--- DATA IN THIS EXERCISE Enclosed Below ---

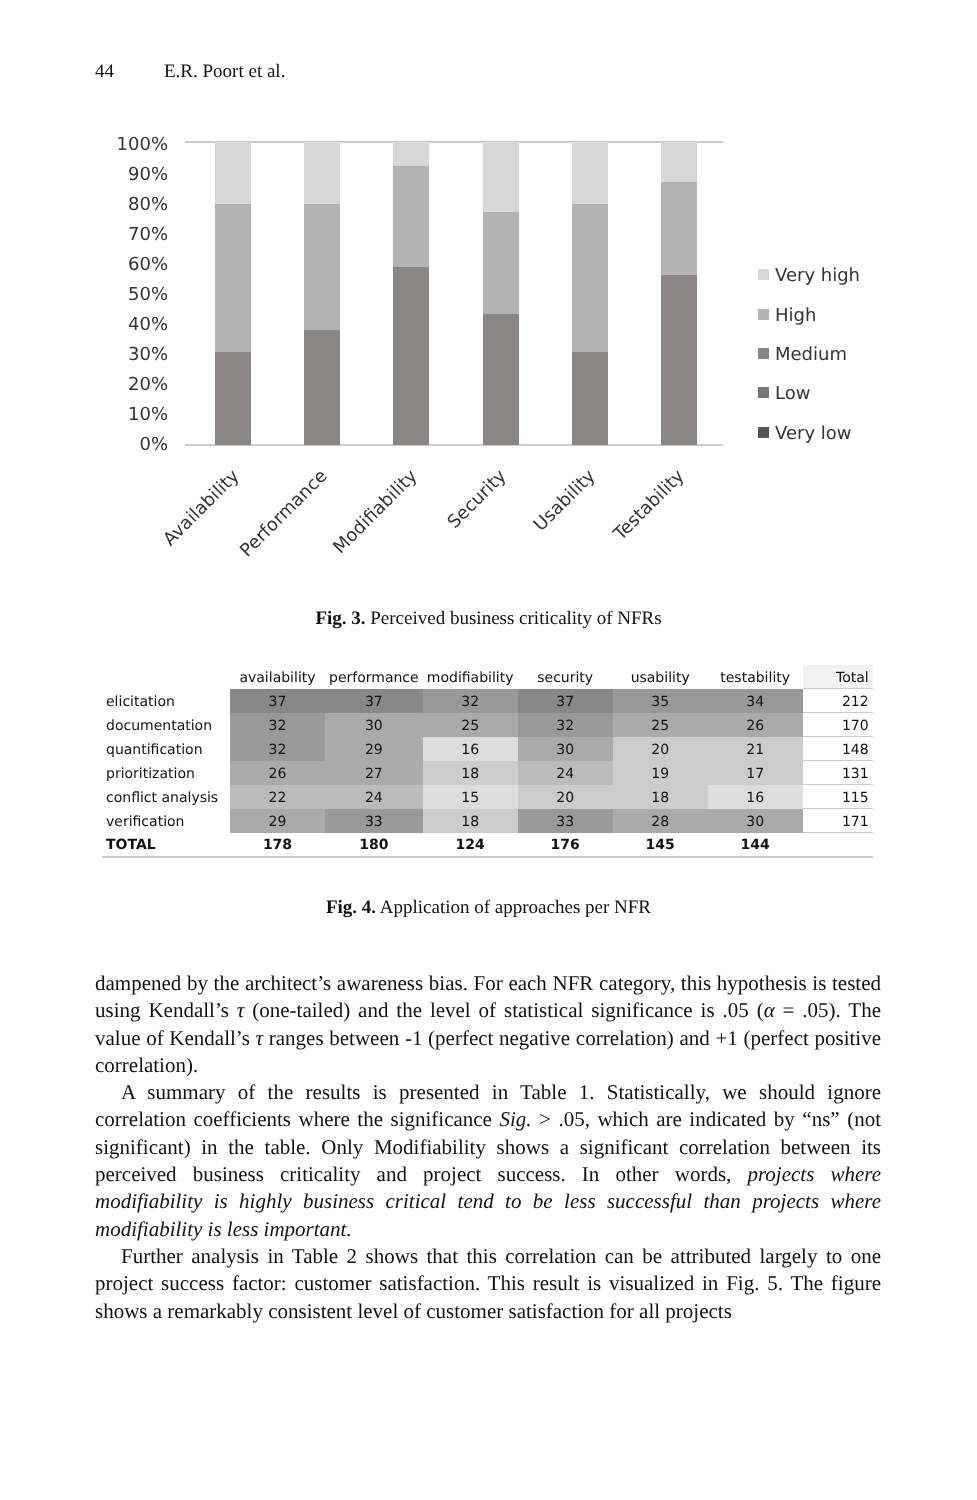44 E.R. Poort et al.
100%
90%
80%
70%
60%
50%
40%
30%
20%
10%
0%
Very high
High
Medium
Low
Very low
Availability
Performance
Modifiability
Security
Usability
Testability
Fig. 3. Perceived business criticality of NFRs
| | availability | performance | modifiability | security | usability | testability | Total |
| elicitation | 37 | 37 | 32 | 37 | 35 | 34 | 212 |
| documentation | 32 | 30 | 25 | 32 | 25 | 26 | 170 |
| quantification | 32 | 29 | 16 | 30 | 20 | 21 | 148 |
| prioritization | 26 | 27 | 18 | 24 | 19 | 17 | 131 |
| conflict analysis | 22 | 24 | 15 | 20 | 18 | 16 | 115 |
| verification | 29 | 33 | 18 | 33 | 28 | 30 | 171 |
| TOTAL | 178 | 180 | 124 | 176 | 145 | 144 | |
Fig. 4. Application of approaches per NFR
dampened by the architect’s awareness bias. For each NFR category, this hypothesis is tested using Kendall’s τ (one-tailed) and the level of statistical significance is .05 (α = .05). The value of Kendall’s τ ranges between -1 (perfect negative correlation) and +1 (perfect positive correlation).
A summary of the results is presented in Table 1. Statistically, we should ignore correlation coefficients where the significance Sig. > .05, which are indicated by “ns” (not significant) in the table. Only Modifiability shows a significant correlation between its perceived business criticality and project success. In other words, projects where modifiability is highly business critical tend to be less successful than projects where modifiability is less important.
Further analysis in Table 2 shows that this correlation can be attributed largely to one project success factor: customer satisfaction. This result is visualized in Fig. 5. The figure shows a remarkably consistent level of customer satisfaction for all projects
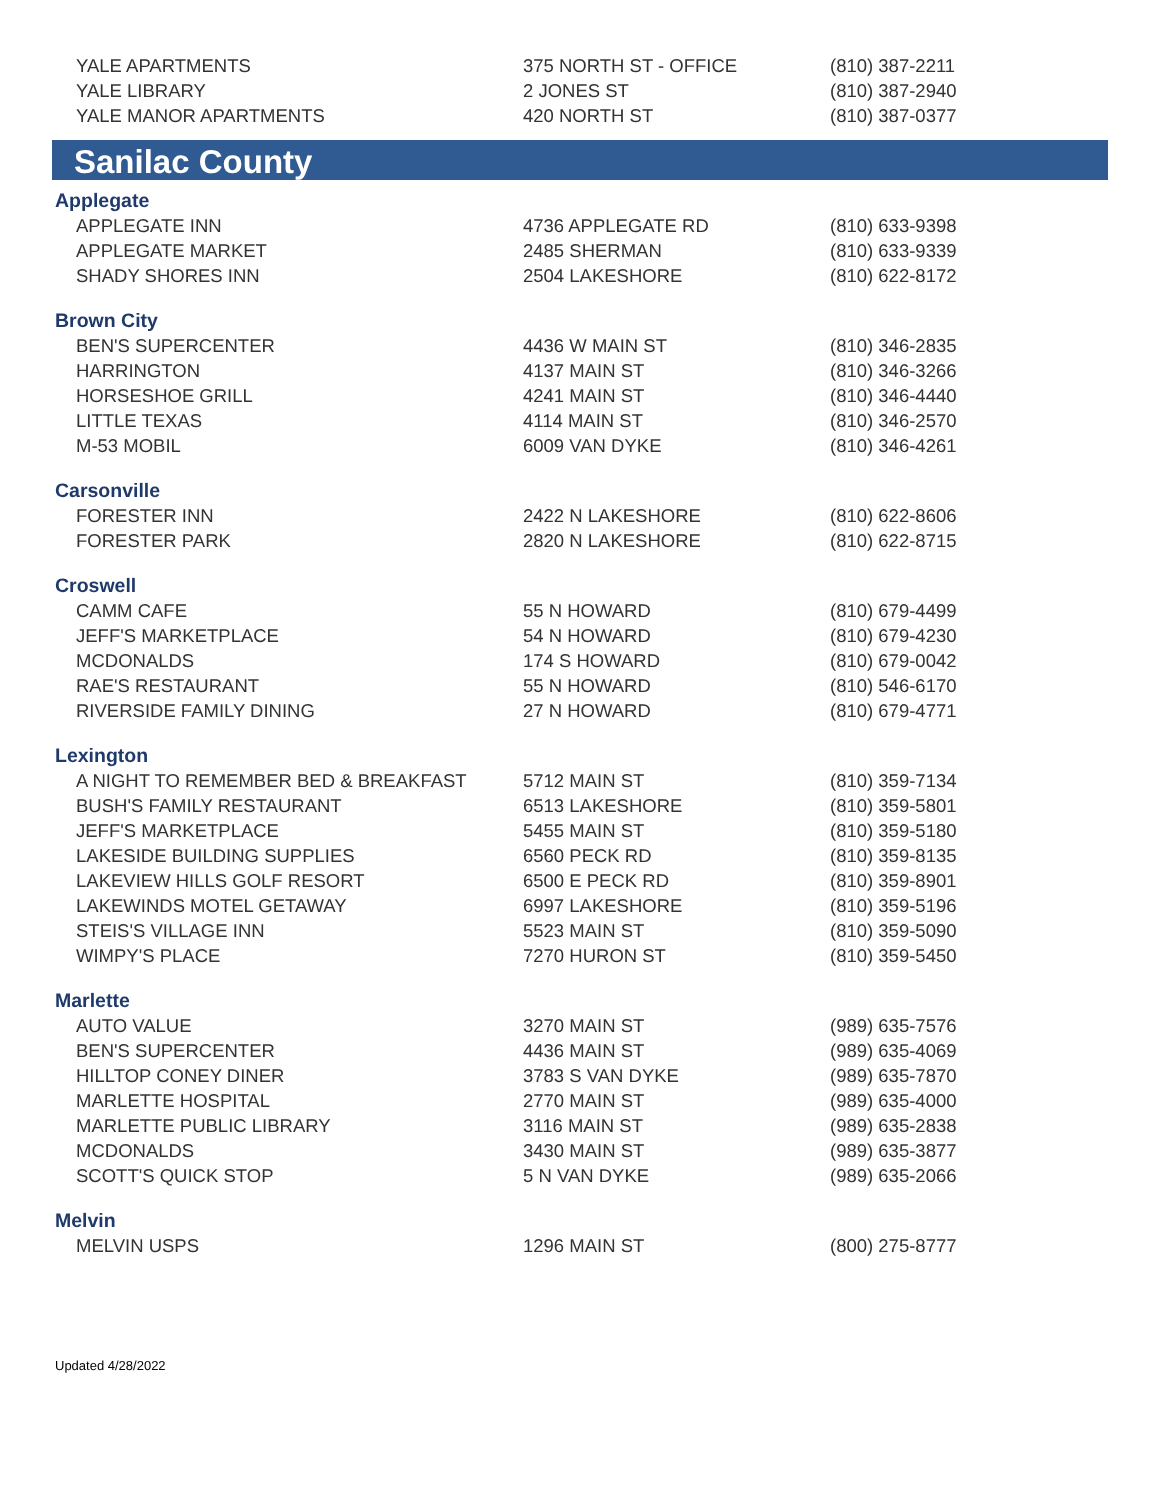| YALE APARTMENTS | 375 NORTH ST - OFFICE | (810) 387-2211 |
| YALE LIBRARY | 2 JONES ST | (810) 387-2940 |
| YALE MANOR APARTMENTS | 420 NORTH ST | (810) 387-0377 |
Sanilac County
| Applegate | | |
| APPLEGATE INN | 4736 APPLEGATE RD | (810) 633-9398 |
| APPLEGATE MARKET | 2485 SHERMAN | (810) 633-9339 |
| SHADY SHORES INN | 2504 LAKESHORE | (810) 622-8172 |
| Brown City | | |
| BEN'S SUPERCENTER | 4436 W MAIN ST | (810) 346-2835 |
| HARRINGTON | 4137 MAIN ST | (810) 346-3266 |
| HORSESHOE GRILL | 4241 MAIN ST | (810) 346-4440 |
| LITTLE TEXAS | 4114 MAIN ST | (810) 346-2570 |
| M-53 MOBIL | 6009 VAN DYKE | (810) 346-4261 |
| Carsonville | | |
| FORESTER INN | 2422 N LAKESHORE | (810) 622-8606 |
| FORESTER PARK | 2820 N LAKESHORE | (810) 622-8715 |
| Croswell | | |
| CAMM CAFE | 55 N HOWARD | (810) 679-4499 |
| JEFF'S MARKETPLACE | 54 N HOWARD | (810) 679-4230 |
| MCDONALDS | 174 S HOWARD | (810) 679-0042 |
| RAE'S RESTAURANT | 55 N HOWARD | (810) 546-6170 |
| RIVERSIDE FAMILY DINING | 27 N HOWARD | (810) 679-4771 |
| Lexington | | |
| A NIGHT TO REMEMBER BED & BREAKFAST | 5712 MAIN ST | (810) 359-7134 |
| BUSH'S FAMILY RESTAURANT | 6513 LAKESHORE | (810) 359-5801 |
| JEFF'S MARKETPLACE | 5455 MAIN ST | (810) 359-5180 |
| LAKESIDE BUILDING SUPPLIES | 6560 PECK RD | (810) 359-8135 |
| LAKEVIEW HILLS GOLF RESORT | 6500 E PECK RD | (810) 359-8901 |
| LAKEWINDS MOTEL GETAWAY | 6997 LAKESHORE | (810) 359-5196 |
| STEIS'S VILLAGE INN | 5523 MAIN ST | (810) 359-5090 |
| WIMPY'S PLACE | 7270 HURON ST | (810) 359-5450 |
| Marlette | | |
| AUTO VALUE | 3270 MAIN ST | (989) 635-7576 |
| BEN'S SUPERCENTER | 4436 MAIN ST | (989) 635-4069 |
| HILLTOP CONEY DINER | 3783 S VAN DYKE | (989) 635-7870 |
| MARLETTE HOSPITAL | 2770 MAIN ST | (989) 635-4000 |
| MARLETTE PUBLIC LIBRARY | 3116 MAIN ST | (989) 635-2838 |
| MCDONALDS | 3430 MAIN ST | (989) 635-3877 |
| SCOTT'S QUICK STOP | 5 N VAN DYKE | (989) 635-2066 |
| Melvin | | |
| MELVIN USPS | 1296 MAIN ST | (800) 275-8777 |
Updated 4/28/2022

--- End of Enclosed DATA IN THIS EXERCISE ---

• [WHAT THE EXERCISE ASKS] Pull out every line from the one with "Marlette | | |" to the end of the listing, and output only those.

• [EXERCISE OUTPUT]
| Marlette | | |
| AUTO VALUE | 3270 MAIN ST | (989) 635-7576 |
| BEN'S SUPERCENTER | 4436 MAIN ST | (989) 635-4069 |
| HILLTOP CONEY DINER | 3783 S VAN DYKE | (989) 635-7870 |
| MARLETTE HOSPITAL | 2770 MAIN ST | (989) 635-4000 |
| MARLETTE PUBLIC LIBRARY | 3116 MAIN ST | (989) 635-2838 |
| MCDONALDS | 3430 MAIN ST | (989) 635-3877 |
| SCOTT'S QUICK STOP | 5 N VAN DYKE | (989) 635-2066 |
| Melvin | | |
| MELVIN USPS | 1296 MAIN ST | (800) 275-8777 |
Updated 4/28/2022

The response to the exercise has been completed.